I am doing mulit-label classification for tabular data with fastai
(implemented using the multi-label helper in the fastai
documentation) and the model is performing great! But, when I inspected the model further, I noticed that the output layer is nothing but a linear transformation rather than using a Sigmoid activation function.
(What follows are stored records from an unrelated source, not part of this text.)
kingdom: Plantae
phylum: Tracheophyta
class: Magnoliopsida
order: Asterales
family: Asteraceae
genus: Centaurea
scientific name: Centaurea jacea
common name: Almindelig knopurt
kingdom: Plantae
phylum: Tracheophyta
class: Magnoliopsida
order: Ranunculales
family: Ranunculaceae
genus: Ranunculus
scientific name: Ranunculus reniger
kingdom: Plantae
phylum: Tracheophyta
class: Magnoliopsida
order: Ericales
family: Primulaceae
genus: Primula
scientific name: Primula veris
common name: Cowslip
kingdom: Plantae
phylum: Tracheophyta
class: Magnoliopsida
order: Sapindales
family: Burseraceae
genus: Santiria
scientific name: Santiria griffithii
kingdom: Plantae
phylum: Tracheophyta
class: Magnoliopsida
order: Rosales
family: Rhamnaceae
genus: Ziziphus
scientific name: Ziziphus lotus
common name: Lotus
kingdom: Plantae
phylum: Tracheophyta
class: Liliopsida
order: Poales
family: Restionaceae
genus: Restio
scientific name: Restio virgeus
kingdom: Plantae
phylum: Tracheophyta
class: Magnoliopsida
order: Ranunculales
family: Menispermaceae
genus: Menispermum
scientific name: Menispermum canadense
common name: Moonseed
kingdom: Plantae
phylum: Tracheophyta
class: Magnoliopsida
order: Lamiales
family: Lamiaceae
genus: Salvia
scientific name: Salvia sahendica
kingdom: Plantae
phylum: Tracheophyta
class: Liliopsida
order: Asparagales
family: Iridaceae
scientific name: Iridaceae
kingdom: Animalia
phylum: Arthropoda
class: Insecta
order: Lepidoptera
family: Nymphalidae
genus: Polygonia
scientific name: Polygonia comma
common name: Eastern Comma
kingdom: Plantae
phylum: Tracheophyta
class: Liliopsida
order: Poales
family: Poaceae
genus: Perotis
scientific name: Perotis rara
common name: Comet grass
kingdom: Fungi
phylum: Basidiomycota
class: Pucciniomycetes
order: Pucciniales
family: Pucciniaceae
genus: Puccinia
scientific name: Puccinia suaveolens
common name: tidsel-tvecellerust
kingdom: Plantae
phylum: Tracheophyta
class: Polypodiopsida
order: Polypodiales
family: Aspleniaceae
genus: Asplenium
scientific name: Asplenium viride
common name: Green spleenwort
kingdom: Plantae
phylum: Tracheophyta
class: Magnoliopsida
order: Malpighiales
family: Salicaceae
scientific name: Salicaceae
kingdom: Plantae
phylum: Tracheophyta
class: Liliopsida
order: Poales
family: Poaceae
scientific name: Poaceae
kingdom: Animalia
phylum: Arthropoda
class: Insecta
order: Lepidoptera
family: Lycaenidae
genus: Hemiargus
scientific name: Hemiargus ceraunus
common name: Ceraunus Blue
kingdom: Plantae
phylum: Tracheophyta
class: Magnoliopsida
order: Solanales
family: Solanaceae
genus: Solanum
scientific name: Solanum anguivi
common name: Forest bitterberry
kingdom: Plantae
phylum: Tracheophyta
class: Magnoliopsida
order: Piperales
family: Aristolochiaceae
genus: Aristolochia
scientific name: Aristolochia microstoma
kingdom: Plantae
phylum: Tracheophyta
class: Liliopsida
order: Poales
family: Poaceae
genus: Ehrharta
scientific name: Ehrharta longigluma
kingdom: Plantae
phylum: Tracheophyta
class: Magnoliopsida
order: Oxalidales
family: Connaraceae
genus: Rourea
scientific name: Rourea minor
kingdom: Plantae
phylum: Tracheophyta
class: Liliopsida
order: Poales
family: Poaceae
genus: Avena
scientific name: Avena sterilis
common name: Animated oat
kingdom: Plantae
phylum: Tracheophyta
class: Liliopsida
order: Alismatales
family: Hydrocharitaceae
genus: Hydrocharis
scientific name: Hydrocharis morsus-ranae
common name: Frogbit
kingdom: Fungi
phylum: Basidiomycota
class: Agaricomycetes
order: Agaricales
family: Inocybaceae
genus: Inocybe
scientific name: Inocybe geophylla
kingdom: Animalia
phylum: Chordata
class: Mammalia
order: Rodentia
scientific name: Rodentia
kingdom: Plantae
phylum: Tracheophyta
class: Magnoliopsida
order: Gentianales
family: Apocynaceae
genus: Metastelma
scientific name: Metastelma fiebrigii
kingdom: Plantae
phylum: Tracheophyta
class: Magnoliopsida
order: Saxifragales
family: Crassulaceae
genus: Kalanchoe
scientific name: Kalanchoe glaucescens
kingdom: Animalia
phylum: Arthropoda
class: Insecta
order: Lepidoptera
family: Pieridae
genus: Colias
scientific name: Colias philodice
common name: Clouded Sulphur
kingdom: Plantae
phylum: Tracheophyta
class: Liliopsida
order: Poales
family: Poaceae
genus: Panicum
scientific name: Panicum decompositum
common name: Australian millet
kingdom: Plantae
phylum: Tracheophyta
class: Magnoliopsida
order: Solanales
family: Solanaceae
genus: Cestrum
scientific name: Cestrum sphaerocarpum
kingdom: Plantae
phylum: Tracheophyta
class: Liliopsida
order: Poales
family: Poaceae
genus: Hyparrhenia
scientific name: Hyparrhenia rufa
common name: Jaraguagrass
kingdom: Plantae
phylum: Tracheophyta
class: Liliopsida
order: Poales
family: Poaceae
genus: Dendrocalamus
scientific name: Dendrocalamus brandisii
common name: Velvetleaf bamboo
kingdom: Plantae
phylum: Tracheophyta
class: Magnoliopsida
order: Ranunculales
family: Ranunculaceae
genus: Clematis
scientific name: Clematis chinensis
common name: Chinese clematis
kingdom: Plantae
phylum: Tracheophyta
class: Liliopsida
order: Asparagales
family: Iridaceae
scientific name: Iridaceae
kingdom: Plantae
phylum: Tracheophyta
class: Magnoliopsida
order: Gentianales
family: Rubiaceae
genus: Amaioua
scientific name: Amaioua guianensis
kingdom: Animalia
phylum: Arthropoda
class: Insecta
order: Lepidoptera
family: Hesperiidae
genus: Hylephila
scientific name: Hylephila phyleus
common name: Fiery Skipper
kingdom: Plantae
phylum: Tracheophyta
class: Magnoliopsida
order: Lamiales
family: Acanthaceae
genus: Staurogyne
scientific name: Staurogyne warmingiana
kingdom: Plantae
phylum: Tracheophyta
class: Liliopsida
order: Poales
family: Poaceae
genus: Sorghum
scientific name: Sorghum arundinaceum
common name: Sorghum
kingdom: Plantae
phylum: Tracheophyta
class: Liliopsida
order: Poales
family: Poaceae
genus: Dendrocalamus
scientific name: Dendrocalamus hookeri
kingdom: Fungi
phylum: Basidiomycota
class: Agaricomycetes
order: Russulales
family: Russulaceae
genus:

More specifically, the architecture is
TabularModel(
(embeds): ModuleList(
(0): Embedding(25, 10)
(1): Embedding(9, 5)
(2): Embedding(33, 11)
(3): Embedding(32, 11)
(4): Embedding(8, 5)
(5): Embedding(207, 32)
(6): Embedding(3, 3)
(7): Embedding(3, 3)
(8): Embedding(3, 3)
(9): Embedding(3, 3)
(10): Embedding(3, 3)
(11): Embedding(3, 3)
(12): Embedding(5, 4)
)
(emb_drop): Dropout(p=0.0, inplace=False)
(bn_cont): BatchNorm1d(314, eps=1e-05, momentum=0.1, affine=True, track_running_stats=True)
(layers): Sequential(
(0): LinBnDrop(
(0): BatchNorm1d(410, eps=1e-05, momentum=0.1, affine=True, track_running_stats=True)
(1): Linear(in_features=410, out_features=200, bias=False)
(2): ReLU(inplace=True)
)
(1): LinBnDrop(
(0): BatchNorm1d(200, eps=1e-05, momentum=0.1, affine=True, track_running_stats=True)
(1): Linear(in_features=200, out_features=100, bias=False)
(2): ReLU(inplace=True)
)
(2): LinBnDrop(
(0): Linear(in_features=100, out_features=4, bias=True)
)
)
)v
I noticed that Jason Brownlee wrote here that for multi-label classification the activation function for the output layer should be a nn.Sigmoid()
. I tried replacing the last layer with a LinBnDrop(act=nn.Sigmoid())
layer, but then I get no improvement in validation loss and worse performance overall.
Why is it that that tabular_model implements a linear output layer automatically for multi-label classification?